J'ai baptisé ce phénomène « capitalisme de PDG. » puisque les chefs d'entreprise exercent un contrôle effectif sur leurs directoires et sont également les principaux bénéficiaires du système, soumis à la seule critique des conseillers en investissements financiers, qui s'intéressent aux moyens d'augmenter les dividendes et non à la défense des travailleurs ou à celle de l'intérêt public. (John Bogle, le conseiller en investissements bien connu désormais à la retraite a récemment repris mon argument à son compte dans son livre, /The Battle for the Soul of Capitalism/ (« La lutte pour l'âme du capitalisme ») Deuxièmement, la mondialisation, dont une des conséquences primordiales a été de faire entrer les travailleurs des sociétés développées en compétition avec ceux des pays les plus pauvres du monde, a amené des changements radicaux.

Je ne vais pas m'avancer plus loin sur ce terrain, qui est, je m'en rends bien compte, extrêmement complexe ; je me contenterai de citer l'économiste classique David Ricardo et sa « loi d'airain des salaires », qui veut que lorsqu'il existe une compétition salariale et que les ressources humaines sont illimitées, les salaires baissent à un niveau situé juste au dessus de la simple survie.

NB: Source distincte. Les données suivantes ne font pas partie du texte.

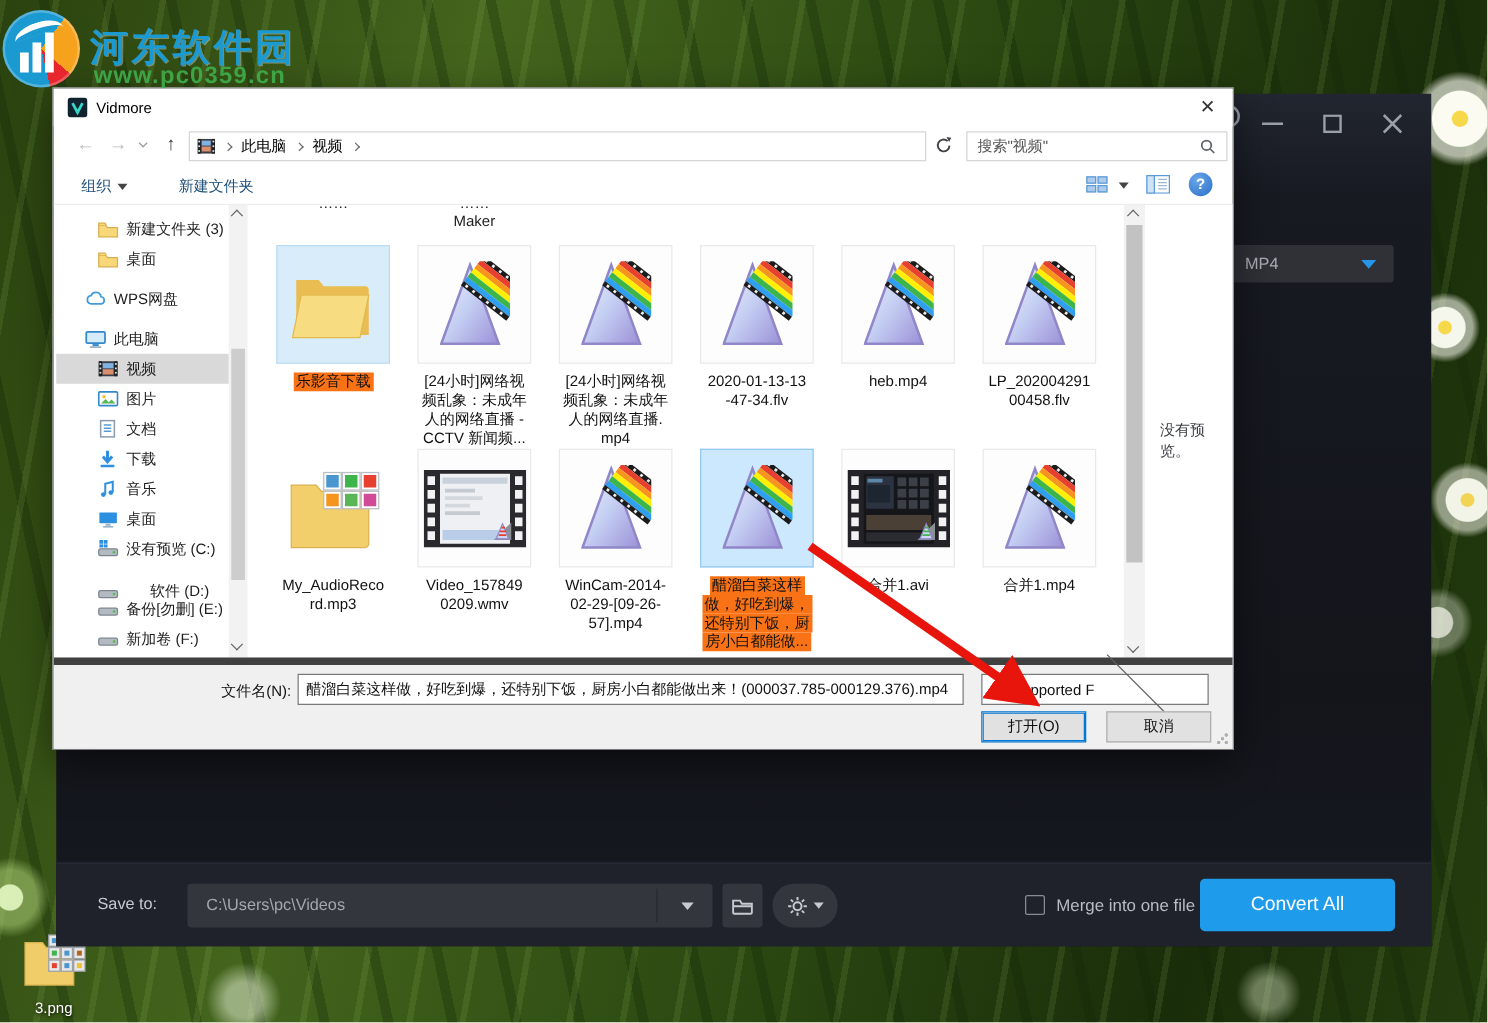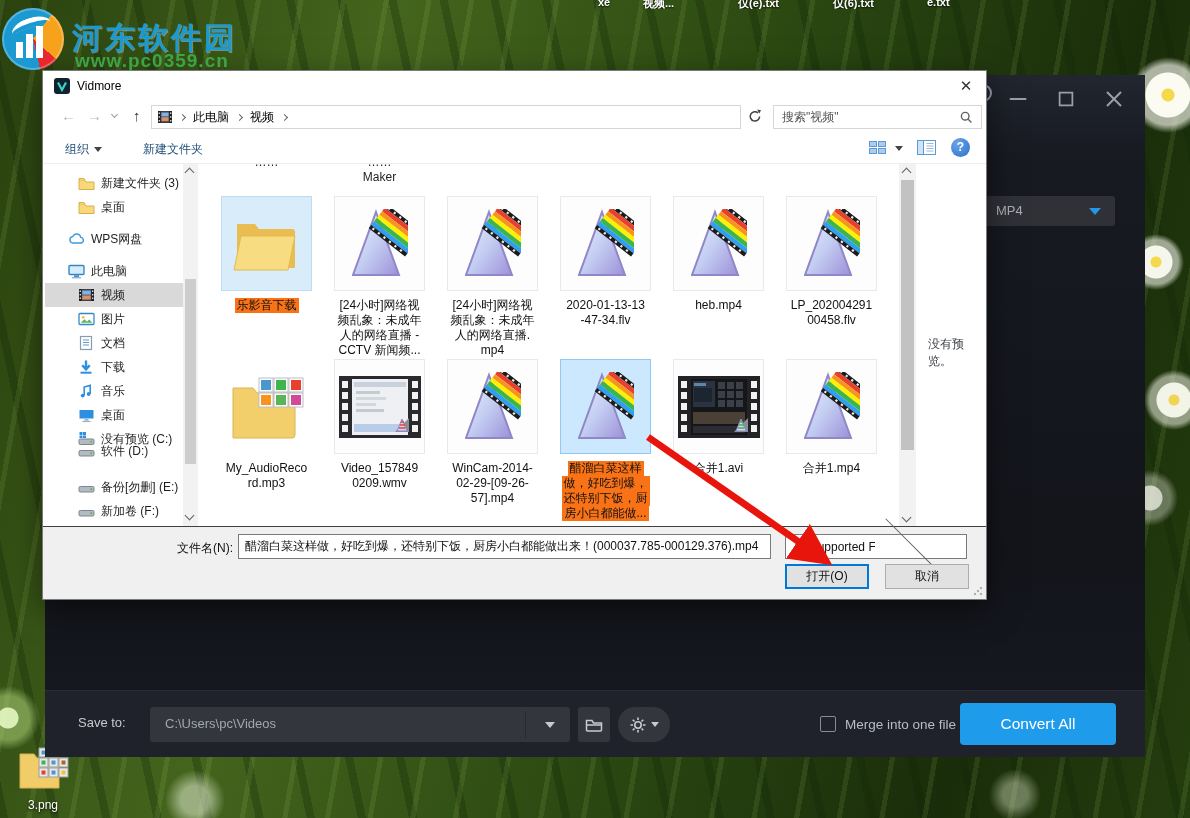"xe" div.top-strip { html: <div> <span>xe</span> <span>视频...</span> <span>仅(e).txt</span> <span>仅(6).txt</span> <span>e.txt</span> </div> -> none }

Jamais auparavant les ressources humaines n'avaient été en quantité illimitée. Elles le sont désormais grâce à la mondialisation - et ce n'est qu'un début.

Il me semble que ces troubles sociaux en Europe soulignent l'incompréhension dont font preuve les politiques et les chefs d'entreprise face aux conséquences humaines d'un capitalisme qui considère les travailleurs comme une matière première et qui élargit au monde entier la concurrence des prix de cette matière première.

Dans une perspective à plus long terme, les conséquences politiques de cet état de faits iront peut-être plus loin que ne le soupçonnent les étudiants français, pourtant politisés. Leur prise de position qui peut sembler rétrograde ou même luddite [2] pourrait s'avérer prophétique.